__Extract to read__
There is no legal bar to President Donald Trump being indicted if he leaves office in January 2021, but that does not mean that Congress or the American people should rely on the criminal justice system to police presidential misconduct. When the practical impediments and prudential considerations that could stand in the way of prosecuting a former president are factored in, the chances that Trump will face criminal consequences for his actions could, in fact, be quite slim. These considerations counsel strongly in favor of the House of Representatives proceeding with a full impeachment inquiry of the president. Failure to do so could risk an outcome that is repugnant to constitutional democracy: a president who has engaged in multiple episodes of potentially criminal and impeachable conduct may never face a formal accusation of wrongdoing.

__Records supplied__
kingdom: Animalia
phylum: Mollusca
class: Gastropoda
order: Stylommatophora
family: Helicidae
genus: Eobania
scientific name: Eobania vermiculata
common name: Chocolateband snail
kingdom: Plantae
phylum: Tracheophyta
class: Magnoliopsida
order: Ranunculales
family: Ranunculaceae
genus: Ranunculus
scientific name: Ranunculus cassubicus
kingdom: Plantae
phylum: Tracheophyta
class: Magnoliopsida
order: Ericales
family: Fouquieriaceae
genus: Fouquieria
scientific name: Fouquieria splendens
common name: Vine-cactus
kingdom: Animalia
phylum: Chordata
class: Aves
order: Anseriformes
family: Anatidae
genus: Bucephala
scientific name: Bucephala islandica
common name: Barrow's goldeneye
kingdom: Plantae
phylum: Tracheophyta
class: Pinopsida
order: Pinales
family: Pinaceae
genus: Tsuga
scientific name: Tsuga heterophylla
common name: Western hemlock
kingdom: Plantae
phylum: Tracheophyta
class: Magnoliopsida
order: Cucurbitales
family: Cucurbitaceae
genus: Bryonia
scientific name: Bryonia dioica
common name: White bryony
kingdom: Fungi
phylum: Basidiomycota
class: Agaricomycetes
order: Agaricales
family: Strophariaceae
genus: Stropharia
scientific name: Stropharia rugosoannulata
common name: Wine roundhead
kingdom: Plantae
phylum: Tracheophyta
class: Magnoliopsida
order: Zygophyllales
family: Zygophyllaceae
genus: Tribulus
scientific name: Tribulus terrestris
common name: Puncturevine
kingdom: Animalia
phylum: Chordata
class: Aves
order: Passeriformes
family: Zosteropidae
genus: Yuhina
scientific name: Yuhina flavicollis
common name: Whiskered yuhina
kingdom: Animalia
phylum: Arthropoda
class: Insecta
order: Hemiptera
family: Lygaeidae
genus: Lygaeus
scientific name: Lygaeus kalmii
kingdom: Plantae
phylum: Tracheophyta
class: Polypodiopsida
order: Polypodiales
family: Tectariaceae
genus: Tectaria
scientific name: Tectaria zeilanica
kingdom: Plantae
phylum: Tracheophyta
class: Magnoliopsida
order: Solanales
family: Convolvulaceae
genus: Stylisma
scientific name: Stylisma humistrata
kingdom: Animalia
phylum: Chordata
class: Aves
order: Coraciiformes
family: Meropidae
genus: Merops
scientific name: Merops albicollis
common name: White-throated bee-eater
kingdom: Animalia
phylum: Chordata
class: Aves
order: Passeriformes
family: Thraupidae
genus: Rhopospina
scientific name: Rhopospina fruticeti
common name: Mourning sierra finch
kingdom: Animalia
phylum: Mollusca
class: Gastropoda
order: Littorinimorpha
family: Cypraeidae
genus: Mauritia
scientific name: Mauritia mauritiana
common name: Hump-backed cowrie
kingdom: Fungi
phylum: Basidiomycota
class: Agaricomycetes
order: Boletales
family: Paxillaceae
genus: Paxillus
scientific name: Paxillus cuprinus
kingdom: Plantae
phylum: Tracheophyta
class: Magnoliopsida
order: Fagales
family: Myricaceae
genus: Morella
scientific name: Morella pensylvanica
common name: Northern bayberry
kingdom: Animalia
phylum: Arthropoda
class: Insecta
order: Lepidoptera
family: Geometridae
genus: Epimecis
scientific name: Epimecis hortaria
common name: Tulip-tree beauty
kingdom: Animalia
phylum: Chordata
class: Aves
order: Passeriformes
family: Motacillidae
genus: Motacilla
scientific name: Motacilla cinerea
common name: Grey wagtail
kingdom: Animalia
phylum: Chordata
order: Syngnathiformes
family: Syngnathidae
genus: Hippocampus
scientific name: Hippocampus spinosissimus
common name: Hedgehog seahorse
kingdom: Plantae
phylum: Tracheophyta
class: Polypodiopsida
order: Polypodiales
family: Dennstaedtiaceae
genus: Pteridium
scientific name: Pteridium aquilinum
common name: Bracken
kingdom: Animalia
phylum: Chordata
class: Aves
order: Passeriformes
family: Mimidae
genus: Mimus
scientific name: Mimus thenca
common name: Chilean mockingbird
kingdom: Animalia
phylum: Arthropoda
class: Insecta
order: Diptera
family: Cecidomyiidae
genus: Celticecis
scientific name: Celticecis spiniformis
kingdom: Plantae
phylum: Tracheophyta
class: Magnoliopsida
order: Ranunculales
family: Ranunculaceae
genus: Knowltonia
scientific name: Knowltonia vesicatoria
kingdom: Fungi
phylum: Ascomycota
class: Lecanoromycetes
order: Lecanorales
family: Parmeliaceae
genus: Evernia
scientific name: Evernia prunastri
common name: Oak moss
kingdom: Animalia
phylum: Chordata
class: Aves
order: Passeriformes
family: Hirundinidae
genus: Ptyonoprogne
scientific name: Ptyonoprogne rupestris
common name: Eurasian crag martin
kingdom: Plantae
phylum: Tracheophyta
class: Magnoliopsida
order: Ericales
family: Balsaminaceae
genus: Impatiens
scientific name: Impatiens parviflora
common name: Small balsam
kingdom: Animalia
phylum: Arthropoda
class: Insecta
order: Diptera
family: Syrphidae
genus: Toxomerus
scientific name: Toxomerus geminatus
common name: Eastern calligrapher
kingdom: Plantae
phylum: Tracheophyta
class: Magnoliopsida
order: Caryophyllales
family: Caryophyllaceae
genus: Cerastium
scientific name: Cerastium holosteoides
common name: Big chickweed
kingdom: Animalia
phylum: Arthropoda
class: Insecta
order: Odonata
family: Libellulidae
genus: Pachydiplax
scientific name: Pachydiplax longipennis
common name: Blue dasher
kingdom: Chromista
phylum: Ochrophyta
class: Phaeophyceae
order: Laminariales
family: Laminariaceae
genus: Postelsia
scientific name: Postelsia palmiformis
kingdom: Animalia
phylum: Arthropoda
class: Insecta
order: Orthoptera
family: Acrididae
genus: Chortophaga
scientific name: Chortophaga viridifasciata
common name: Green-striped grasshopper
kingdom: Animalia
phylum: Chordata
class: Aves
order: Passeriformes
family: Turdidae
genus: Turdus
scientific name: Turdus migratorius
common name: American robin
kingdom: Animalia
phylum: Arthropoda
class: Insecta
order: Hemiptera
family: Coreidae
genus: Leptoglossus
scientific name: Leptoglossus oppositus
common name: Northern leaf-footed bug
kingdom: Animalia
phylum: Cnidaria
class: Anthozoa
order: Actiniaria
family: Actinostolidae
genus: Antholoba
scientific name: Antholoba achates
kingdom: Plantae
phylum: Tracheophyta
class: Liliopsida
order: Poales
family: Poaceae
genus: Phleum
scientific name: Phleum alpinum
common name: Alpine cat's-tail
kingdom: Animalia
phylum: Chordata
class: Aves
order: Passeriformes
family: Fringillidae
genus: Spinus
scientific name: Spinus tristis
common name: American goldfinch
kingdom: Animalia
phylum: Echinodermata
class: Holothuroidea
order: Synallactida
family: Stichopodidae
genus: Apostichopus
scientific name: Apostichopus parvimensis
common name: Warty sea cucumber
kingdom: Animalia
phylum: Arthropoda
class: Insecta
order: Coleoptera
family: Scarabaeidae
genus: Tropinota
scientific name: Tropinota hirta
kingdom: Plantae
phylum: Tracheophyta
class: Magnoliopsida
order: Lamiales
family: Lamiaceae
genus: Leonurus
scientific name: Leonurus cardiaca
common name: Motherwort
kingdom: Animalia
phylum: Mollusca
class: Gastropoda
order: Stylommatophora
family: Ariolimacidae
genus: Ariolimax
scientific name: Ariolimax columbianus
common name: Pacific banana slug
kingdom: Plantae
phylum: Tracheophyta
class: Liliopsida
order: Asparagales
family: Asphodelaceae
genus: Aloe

__Problem__
In the passage on prosecuting a former president, rewrite the section between "There is no" and "accusation of wrongdoing.", inclusive, replacing "criminal justice system" with "court system" and leaving all other words as they are.

__Correct output__
There is no legal bar to President Donald Trump being indicted if he leaves office in January 2021, but that does not mean that Congress or the American people should rely on the court system to police presidential misconduct. When the practical impediments and prudential considerations that could stand in the way of prosecuting a former president are factored in, the chances that Trump will face criminal consequences for his actions could, in fact, be quite slim. These considerations counsel strongly in favor of the House of Representatives proceeding with a full impeachment inquiry of the president. Failure to do so could risk an outcome that is repugnant to constitutional democracy: a president who has engaged in multiple episodes of potentially criminal and impeachable conduct may never face a formal accusation of wrongdoing.